My Lady’s Choice by Lyn Stone

Posted by Mrs Giggles on June 30, 2000 in 1 Oogie, Book Reviews, Genre: Historical

My Lady's Choice by Lyn Stone

Harlequin Historical, $4.99, ISBN 0-373-29111-6
Historical Romance, 2000

Let me hit my head against the wall three times hard. Duhhh… ahem, ahem, okay, okay, let me at it! Let me at it! Oops, excuse me. I’ve still barely recovered from reading My Lady’s Choice.

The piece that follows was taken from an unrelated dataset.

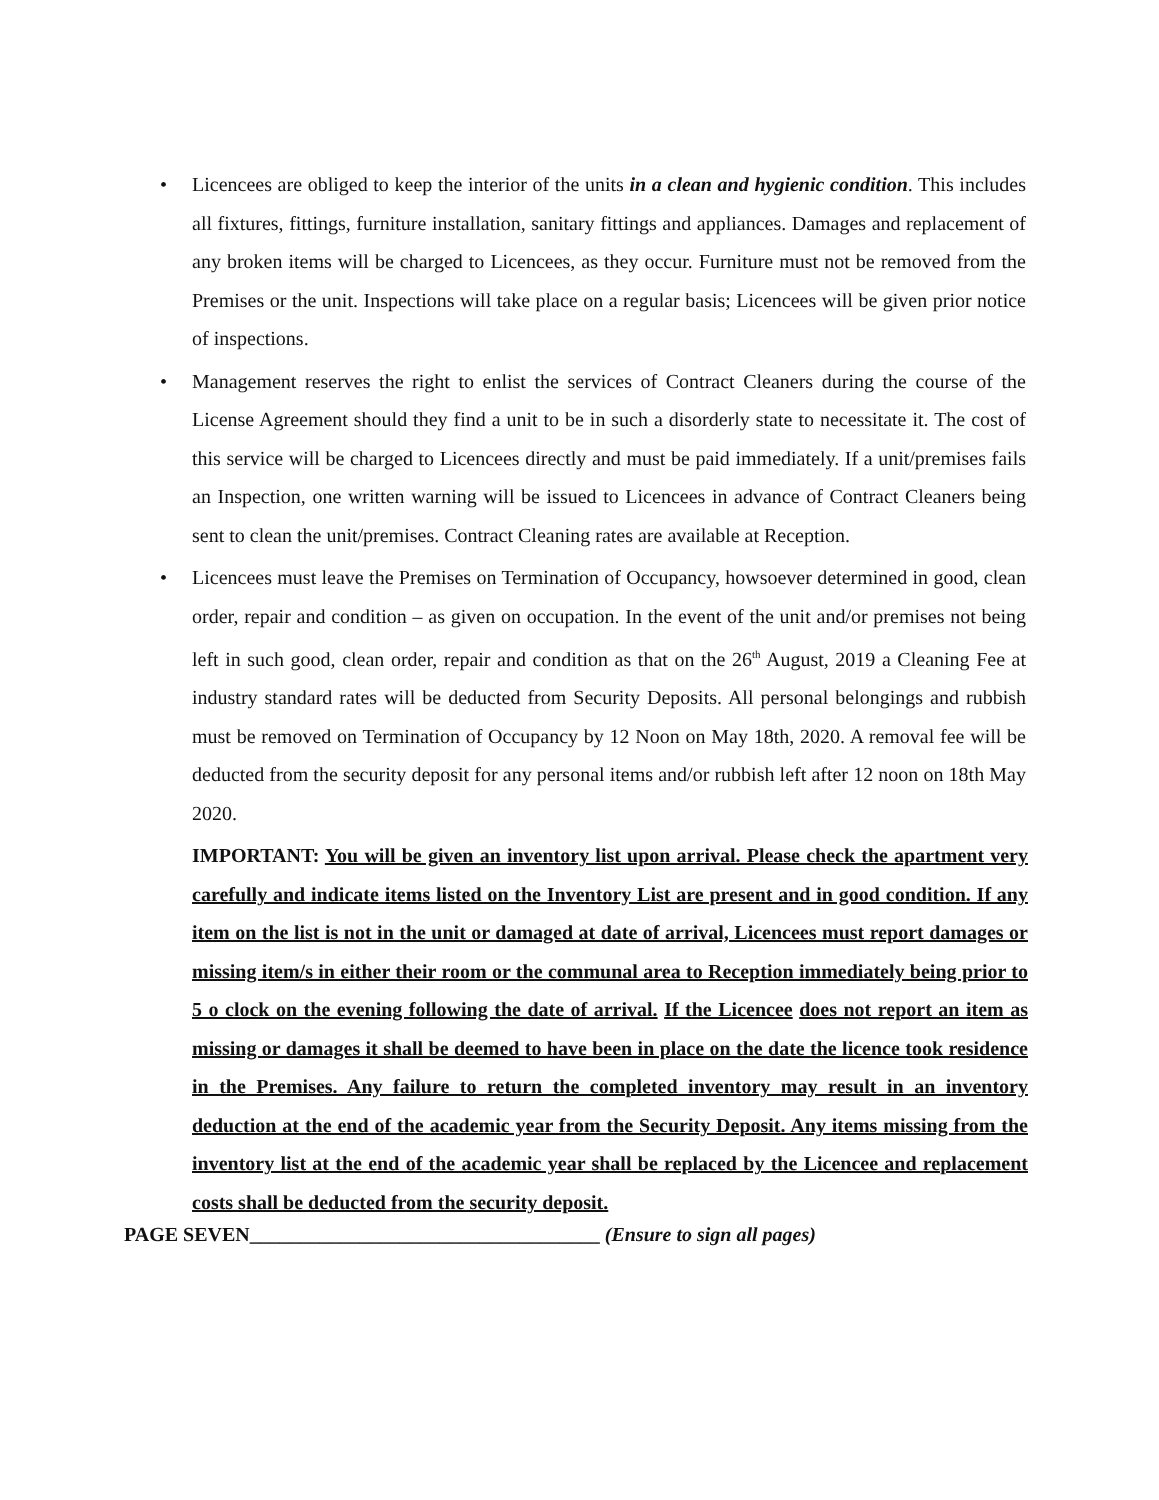• Licencees are obliged to keep the interior of the units in a clean and hygienic condition. This includes all fixtures, fittings, furniture installation, sanitary fittings and appliances. Damages and replacement of any broken items will be charged to Licencees, as they occur. Furniture must not be removed from the Premises or the unit. Inspections will take place on a regular basis; Licencees will be given prior notice of inspections.
• Management reserves the right to enlist the services of Contract Cleaners during the course of the License Agreement should they find a unit to be in such a disorderly state to necessitate it. The cost of this service will be charged to Licencees directly and must be paid immediately. If a unit/premises fails an Inspection, one written warning will be issued to Licencees in advance of Contract Cleaners being sent to clean the unit/premises. Contract Cleaning rates are available at Reception.
• Licencees must leave the Premises on Termination of Occupancy, howsoever determined in good, clean order, repair and condition – as given on occupation. In the event of the unit and/or premises not being left in such good, clean order, repair and condition as that on the 26<sup>th</sup> August, 2019 a Cleaning Fee at industry standard rates will be deducted from Security Deposits. All personal belongings and rubbish must be removed on Termination of Occupancy by 12 Noon on May 18th, 2020. A removal fee will be deducted from the security deposit for any personal items and/or rubbish left after 12 noon on 18th May 2020.
IMPORTANT: You will be given an inventory list upon arrival. Please check the apartment very carefully and indicate items listed on the Inventory List are present and in good condition. If any item on the list is not in the unit or damaged at date of arrival, Licencees must report damages or missing item/s in either their room or the communal area to Reception immediately being prior to 5 o clock on the evening following the date of arrival. If the Licencee does not report an item as missing or damages it shall be deemed to have been in place on the date the licence took residence in the Premises. Any failure to return the completed inventory may result in an inventory deduction at the end of the academic year from the Security Deposit. Any items missing from the inventory list at the end of the academic year shall be replaced by the Licencee and replacement costs shall be deducted from the security deposit.
PAGE SEVEN___________________________________ (Ensure to sign all pages)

Lady Sara Fernstowe is your typical medieval heroine. She’s feisty, she runs the lands after her father died, she is a healer, she needs to marry now. Richard Strode is the typical medieval hero – the King’s best friend, hates all women because his wife was a lying pig (but the world believes he really loved her though), and he will never love again. In short, Mr Perfect Knight in Shining Armor.

So when Richard is ill and delirious, and Sara heals him, she asks the King to wed them. Hurry, milord, before he awakes! So when Richard wakes up, hello, he’s a married man now. Uh oh.

Hmmm… surely there are better ways of getting married, even in medieval times, aren’t there?

Richard is not happy, but hey, his mighty lance of power disagrees. Consummation of the marriage commences even despite Richard’s assertion that they marry in name only. But this marriage-of-convenience angle could have been tolerable if Sara didn’t then try to behave like some failed Wonder Woman transplanted in medieval times. She behaves as if she has gone bonkers entirely, running headlong in danger and requiring the hero to rescue her again and again. And of course, she believes Richard will never love her. How could he – he loves his dead wife! Boo hoo hoo…

Richard is weird. He loves a king who makes him hunt down his own brother. Then again, go figure. Maybe King Edward is more like Richard the Lionheart than historians think, and maybe he and Dicky have been doing some private jousting sessions.

Richard and Sara are stereotypes and their relationship develops in a manner so predictable and tired that I can hear the earsplitting screech of rusty machinery forced into activity after the fourth chapter. Then they have to act in manners best described kindly as “moronic” (especially Sara). The characterization doesn’t make sense and sometimes contradicts itself from chapter to chapter. The surfeit of danger scenes bore me. The dull and overdone psychology make me aware that the clock is ticking fast… tick tick tick…

In the end, My Lady’s Choice is a very frustrating read – it’s simultaneously extremely annoying and very, very dull. I’ve had much more fun listening to stones being jack-hammered outside my window.